|Lock nuts are available in a wide range of sizes; they are also referred to as shaft or withdrawal nuts, depending on their use.|
They are used to locate bearings and other components onto a shaft as well as to facilitate mounting bearings on tapered journals and dismounting bearings from withdrawal sleeves.
Lock nuts offer five different ways of locking on the shaft, as described below.
Locking washers are simple, stable and reliable fastening elements. The washer engages a keyway in the shaft and locks the nut in position if one of the tabs is bent over into one of the slots around the circumference of the nut. Locking washers are used with lock nuts in the KM and KML series as well as for the lock nuts with inch dimensions in the N and AN series.
Locking clip or plate
Locking clips are attached to the nut using a bolt to engage a slot in the nut and a keyway in the shaft. Locking clips are used with lock nuts in the HM 30 and 31 series.

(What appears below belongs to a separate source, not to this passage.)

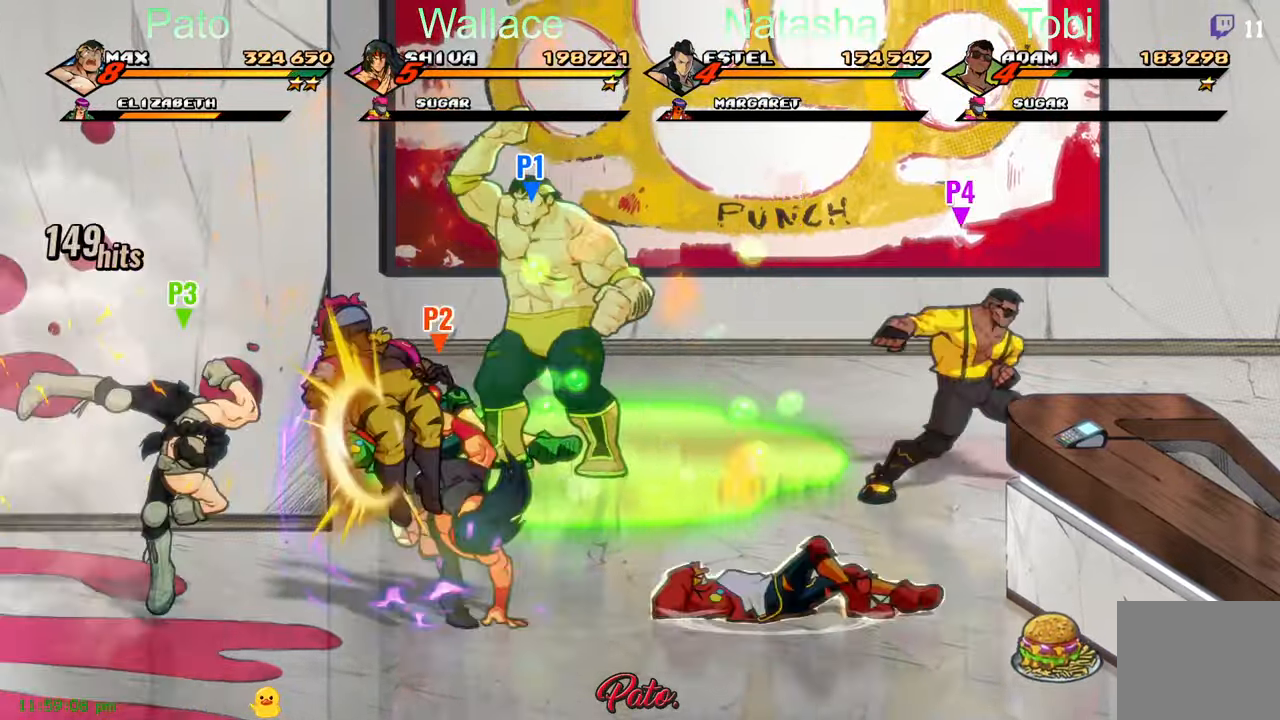
{"buttons": ["Y"], "left_stick": "center", "events": [[84, "Y", "down"], [234, "Y", "up"], [284, "Y", "down"], [367, "Y", "up"], [467, "Y", "down"]]}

Locking plates are attached to the nut using two bolts to engage in a keyway in the shaft. Locking plates are used with lock nuts with inch dimensions in the N 0(00) series.
A small part of the nut thread is pressed into the shaft thread by a locking screw to prevent the nut from turning. Neither additional locking washer nor a keyway in the shaft is required.
A steel insert, an integral part of the nut thread, can be pressed against the shaft thread by a grub screw to prevent the nut from turning. Neither additional locking washer nor keyway in the shaft is required.
Three locking pins are equally spaced around the circumference of the nut. The pins are arranged at the same angle as the thread flanks and can be pressed into the shaft thread by grub screws.
he pins not only lock the nut but also accurately locate it at right angles to the shaft. No keyway in the shaft is required. Locking pins are used with the precision lock nuts in the KMT and KMTA series.